American screenwriter

Alfred Lewis Levitt (June 3, 1916 - November 16, 2002) was an American film and television screenwriter. He attended New York University, and served in a camera unit of the United States Air Force during the Second World War. Following the war, Levitt was the screenwriter for such films as The Boy with Green Hair (1948), Mrs. Mike (1950), and The Barefoot Mailman (1951).

In 1951 he was called before the House Un-American Activities Committee (HUAC) for his communist involvements, and was entered on the Hollywood blacklist. Following a screenwriting credit for Dream Wife (1953), he was unemployed as a screenwriter for about five years.

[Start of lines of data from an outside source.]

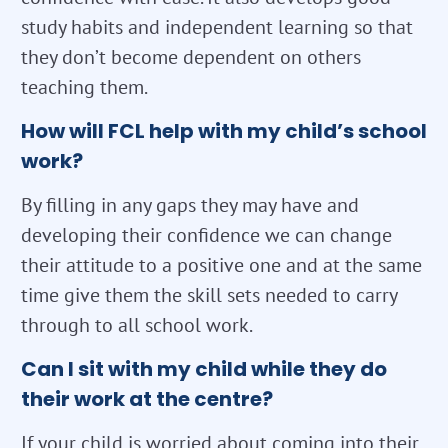
study habits and independent learning so that
they don’t become dependent on others
teaching them.
How will FCL help with my child’s school
work?
By filling in any gaps they may have and
developing their confidence we can change
their attitude to a positive one and at the same
time give them the skill sets needed to carry
through to all school work.
Can I sit with my child while they do
their work at the centre?
If your child is worried about coming into their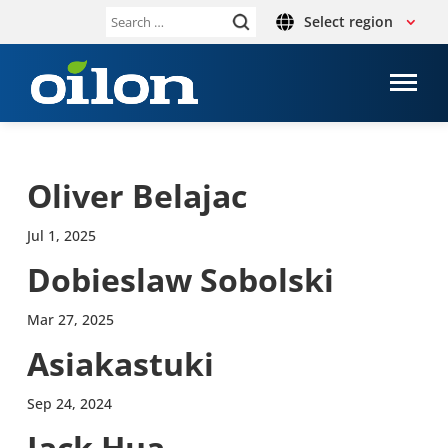
Select region
Search
for:
Oliver Belajac
Jul 1, 2025
Dobies­law Sobol­ski
Mar 27, 2025
Asi­akas­tuki
Sep 24, 2024
Jack Hua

Levitt and Pearl Helen Slote (December 6, 1916 - April 3, 1993) were married in 1938; they had two children. Helen Slote Levitt, as Slote was called after her marriage, was also blacklisted in 1951. After more than five years, the Levitts were employed again as screenwriters. They were credited as "Tom and Helen August". Their credits included many episodes of television shows such as Bewitched and The Bionic Woman and also the feature films The Misadventures of Merlin Jones (1964) and The Monkey's Uncle (1965). In 1971 they were nominated for a Writers Guild Award for an episode of the television program, All in the Family. Their last credit was for a 1979 episode of the program Diff'rent Strokes.

The Levitts' experiences as blacklisted screenwriters have been described in several books about the Hollywood blacklist. Among the Levitts' activities during the early years of their blacklisting, and corresponding unemployment, was to participate in publishing the journal Hollywood Review. Hollywood Review has been characterized by Ceplair and Englund as, "...a critical review focusing on American films --more specifically on the increasing violence, sadism, hatred, bigotry, and glorification of brutality perpetrated on audiences by the entertainment industry." Nine issues of the journal were published between 1953 and 1956.

In 1978, Levitt rejoined the Writers Guild of America. Starting in 1988, Levitt led an effort through the Writers' Guild to correct film credits from the blacklist era, in which it became common for the work of blacklisted writers to be uncredited, or credited using pseudonyms. The Writers' Guild maintains a listing of 24 films with revised writing credits on its website.

In 1995, Alfred and Helen Levitt were honored with the Morgan Cox Award of the Writers Guild of America.